Submitted to: Plant Disease
Publication Type: Peer Reviewed Journal
Publication Acceptance Date: 3/26/2014
Publication Date: 9/1/2014
Citation: Ersahin, Y.S., Weiland, G.E., Zasada, I.A., Reed, R.L., Stevens, J.F. 2014. Identifying rates of meadowfoam (Limnanthes alba) seed meal needed for suppression of Meloidogyne hapla and Pythium irregulare in soil. Plant Disease. 98(9):1253-1260.

Interpretive Summary: Soilborne pathogens and plant-parasitic nematodes are both serious pests of agricultural crops worldwide. Novel ways to manage these pests must be discovered to maintain crop productivity. To this end, we examined the efficacy of different rates of meadowfoam seed meal in soil for controlling the soilborne plant-parasitic nematode (Meloidogyne hapla) and pathogen (Pythium irregulare) and on plant health. We found that the seed meal needed to be mixed with 1% seed to produce compounds toxic to the two soilborne pests. Unfortunately, the rates that controlled these pests were also toxic to tomatoes, wheat, and cucumbers that were planted immediately into the treated soil. However, the toxic effect to these crops was eliminated by waiting several days before planting into treated soil; the toxic compounds had disappeared by that time. Finally, we determined that both soilborne pests were killed within two hours after soil was treated with seed meal and seed. This research is significant because it establishes the use of a by- product of the oilseed industry, meadowfoam seed meal, as a naturally-occurring pesticide for plant-parasitic nematodes and pathogens.

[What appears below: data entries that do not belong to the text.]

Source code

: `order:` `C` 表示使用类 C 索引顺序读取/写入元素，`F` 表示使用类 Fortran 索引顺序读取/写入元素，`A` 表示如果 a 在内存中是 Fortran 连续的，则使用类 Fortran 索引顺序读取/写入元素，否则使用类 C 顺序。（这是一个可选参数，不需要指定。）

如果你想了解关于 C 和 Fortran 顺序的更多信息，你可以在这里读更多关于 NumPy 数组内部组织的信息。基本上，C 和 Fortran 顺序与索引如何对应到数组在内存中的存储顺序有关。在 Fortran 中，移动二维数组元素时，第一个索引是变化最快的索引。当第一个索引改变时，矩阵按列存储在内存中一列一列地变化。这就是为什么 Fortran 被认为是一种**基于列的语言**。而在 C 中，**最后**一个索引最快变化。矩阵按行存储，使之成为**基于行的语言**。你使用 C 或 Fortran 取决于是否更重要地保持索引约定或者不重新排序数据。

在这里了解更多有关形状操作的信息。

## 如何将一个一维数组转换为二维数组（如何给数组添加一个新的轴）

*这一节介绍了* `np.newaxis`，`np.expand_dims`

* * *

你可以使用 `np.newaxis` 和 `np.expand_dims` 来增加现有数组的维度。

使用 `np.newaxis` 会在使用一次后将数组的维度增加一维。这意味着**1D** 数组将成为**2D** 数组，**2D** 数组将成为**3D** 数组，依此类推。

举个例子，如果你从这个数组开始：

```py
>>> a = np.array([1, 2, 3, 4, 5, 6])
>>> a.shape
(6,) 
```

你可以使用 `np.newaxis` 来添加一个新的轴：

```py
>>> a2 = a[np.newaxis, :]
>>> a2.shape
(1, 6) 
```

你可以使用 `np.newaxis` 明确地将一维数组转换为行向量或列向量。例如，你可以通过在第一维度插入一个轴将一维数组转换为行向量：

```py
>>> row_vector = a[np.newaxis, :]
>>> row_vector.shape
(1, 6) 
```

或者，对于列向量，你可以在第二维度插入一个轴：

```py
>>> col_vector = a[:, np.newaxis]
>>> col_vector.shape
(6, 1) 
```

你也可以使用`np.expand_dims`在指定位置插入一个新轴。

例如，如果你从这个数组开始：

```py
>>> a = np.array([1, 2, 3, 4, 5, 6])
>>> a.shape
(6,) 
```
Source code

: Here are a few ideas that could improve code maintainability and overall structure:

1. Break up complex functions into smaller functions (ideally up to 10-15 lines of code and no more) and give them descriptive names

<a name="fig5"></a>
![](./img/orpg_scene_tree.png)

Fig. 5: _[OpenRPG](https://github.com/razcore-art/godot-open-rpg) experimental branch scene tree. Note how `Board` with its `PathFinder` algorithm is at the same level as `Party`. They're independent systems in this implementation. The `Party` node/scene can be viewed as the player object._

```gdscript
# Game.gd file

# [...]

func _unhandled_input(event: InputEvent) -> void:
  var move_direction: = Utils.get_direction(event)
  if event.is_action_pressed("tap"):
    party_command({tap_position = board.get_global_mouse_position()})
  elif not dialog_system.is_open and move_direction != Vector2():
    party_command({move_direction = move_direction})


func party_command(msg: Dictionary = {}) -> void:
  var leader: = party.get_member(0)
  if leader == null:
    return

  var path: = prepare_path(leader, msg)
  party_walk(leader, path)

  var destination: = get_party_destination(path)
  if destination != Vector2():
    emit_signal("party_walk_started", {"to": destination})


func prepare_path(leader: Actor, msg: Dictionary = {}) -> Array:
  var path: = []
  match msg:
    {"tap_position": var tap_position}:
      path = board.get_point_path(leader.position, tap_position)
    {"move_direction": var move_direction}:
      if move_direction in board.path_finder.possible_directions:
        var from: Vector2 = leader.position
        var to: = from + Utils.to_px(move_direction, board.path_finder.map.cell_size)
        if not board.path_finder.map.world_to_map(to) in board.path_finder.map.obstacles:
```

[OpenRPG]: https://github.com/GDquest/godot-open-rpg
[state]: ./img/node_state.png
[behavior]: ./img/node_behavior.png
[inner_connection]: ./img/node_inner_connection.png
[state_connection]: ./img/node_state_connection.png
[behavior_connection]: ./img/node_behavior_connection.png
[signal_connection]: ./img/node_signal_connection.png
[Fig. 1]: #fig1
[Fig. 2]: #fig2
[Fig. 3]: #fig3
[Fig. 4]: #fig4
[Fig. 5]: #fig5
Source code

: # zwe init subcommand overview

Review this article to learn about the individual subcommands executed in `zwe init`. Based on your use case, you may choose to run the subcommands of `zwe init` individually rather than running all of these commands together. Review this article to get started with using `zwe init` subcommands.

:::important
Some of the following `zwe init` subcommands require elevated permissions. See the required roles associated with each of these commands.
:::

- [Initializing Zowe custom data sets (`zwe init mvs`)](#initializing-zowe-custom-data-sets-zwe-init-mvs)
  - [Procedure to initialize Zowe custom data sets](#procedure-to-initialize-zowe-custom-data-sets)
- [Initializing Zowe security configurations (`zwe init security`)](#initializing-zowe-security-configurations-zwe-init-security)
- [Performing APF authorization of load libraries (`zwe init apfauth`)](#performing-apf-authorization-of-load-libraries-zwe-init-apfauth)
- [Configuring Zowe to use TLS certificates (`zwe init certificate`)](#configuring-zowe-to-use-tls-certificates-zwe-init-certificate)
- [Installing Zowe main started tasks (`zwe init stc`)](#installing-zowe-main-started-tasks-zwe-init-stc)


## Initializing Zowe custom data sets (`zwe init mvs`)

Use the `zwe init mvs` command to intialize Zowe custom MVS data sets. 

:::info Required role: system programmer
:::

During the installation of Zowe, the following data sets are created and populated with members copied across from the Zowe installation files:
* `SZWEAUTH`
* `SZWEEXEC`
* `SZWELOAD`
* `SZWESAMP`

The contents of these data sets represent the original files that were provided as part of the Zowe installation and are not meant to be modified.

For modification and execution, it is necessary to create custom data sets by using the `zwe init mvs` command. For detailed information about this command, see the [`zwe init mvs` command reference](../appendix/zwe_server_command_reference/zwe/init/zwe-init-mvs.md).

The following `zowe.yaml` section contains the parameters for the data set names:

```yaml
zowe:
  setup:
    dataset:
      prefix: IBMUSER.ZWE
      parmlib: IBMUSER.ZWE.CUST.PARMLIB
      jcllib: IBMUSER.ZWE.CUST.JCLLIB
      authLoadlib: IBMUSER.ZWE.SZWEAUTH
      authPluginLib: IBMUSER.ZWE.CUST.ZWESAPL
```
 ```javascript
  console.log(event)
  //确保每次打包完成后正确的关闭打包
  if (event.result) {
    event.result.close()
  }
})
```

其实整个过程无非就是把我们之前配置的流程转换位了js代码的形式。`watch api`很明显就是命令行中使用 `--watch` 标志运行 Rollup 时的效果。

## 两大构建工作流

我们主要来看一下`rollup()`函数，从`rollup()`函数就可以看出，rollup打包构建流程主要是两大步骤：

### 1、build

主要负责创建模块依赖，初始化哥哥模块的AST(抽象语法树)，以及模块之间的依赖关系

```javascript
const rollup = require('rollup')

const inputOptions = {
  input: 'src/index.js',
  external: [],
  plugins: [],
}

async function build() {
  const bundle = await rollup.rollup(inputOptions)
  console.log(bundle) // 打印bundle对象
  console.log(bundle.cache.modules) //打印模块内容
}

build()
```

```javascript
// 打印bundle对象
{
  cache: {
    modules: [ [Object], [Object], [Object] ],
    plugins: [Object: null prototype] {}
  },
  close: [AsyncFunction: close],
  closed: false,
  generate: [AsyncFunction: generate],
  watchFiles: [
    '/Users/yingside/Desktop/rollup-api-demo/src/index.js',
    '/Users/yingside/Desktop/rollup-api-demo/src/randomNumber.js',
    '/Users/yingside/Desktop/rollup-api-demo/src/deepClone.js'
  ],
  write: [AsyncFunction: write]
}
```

Technical Abstract: Meadowfoam (Limnanthes alba) is a commercial oilseed crop grown in Oregon. After extracting oil from seed, the remaining seed meal is rich in the secondary plant metabolite glucolimnanthin, which can be converted into pesticidal compounds such as 3-methoxybenzyl isothiocyanate (ITC) and 3-methoxyphenylacetonitrile (nitrile) in the presence of the enzyme myrosinase from unprocessed, ground meadowfoam seed. In previous studies, we demonstrated that ITC and nitrile derived from meadowfoam seed meal are toxic to the plant-parasitic nematode Meloidogyne hapla and the plant pathogen Pythium irregulare. In this study, we evaluated factors that influence the implementation of meadowfoam seed meal into agricultural production systems for soilborne pathogen control. Rate-finding experiments demonstrated that a 1.0% seed/seed meal formulation (w/w) was necessary to achieve nematode and pathogen suppression; seed meal alone was insufficient for complete M. hapla control and it stimulated the growth of P. irregulare. When 1.0% seed/seed meal formulation was used, a greater soil amendment rate was required to cause 100% mortality in P. irregulare (1.0% w/w) than for M. hapla (0.5% w/w). In phytotoxicity experiments, soils amended with the 1.0% seed/seed meal formulation were toxic to wheat, cucumber, and tomato. However, phytotoxic effects could be mitigated by delayed planting into seed meal/seed amended soils. A final assay to monitor the release of ITC and nitrile as a function of M. hapla and P. irregulare mortality was conducted over a 6 day period in soils amended at 0.5 and 1.0% with the 1.0% seed/seed meal formulation. The response was rapid, with 100% mortality of both organisms within 2 h after exposure to amended soil. Concentrations of nitrile remained relatively constant over the 6 day period (~0.017 and 0.032 mg/ml at 0.5 and 1.0% amendment rates, respectively), whereas ITC production increased rapidly and peaked 12 to 24 hrs after amendment (0.083 and 0.171 mg/ml at 0.5 and 1.0% amendment rates, respectively) before returning to near undetectable levels.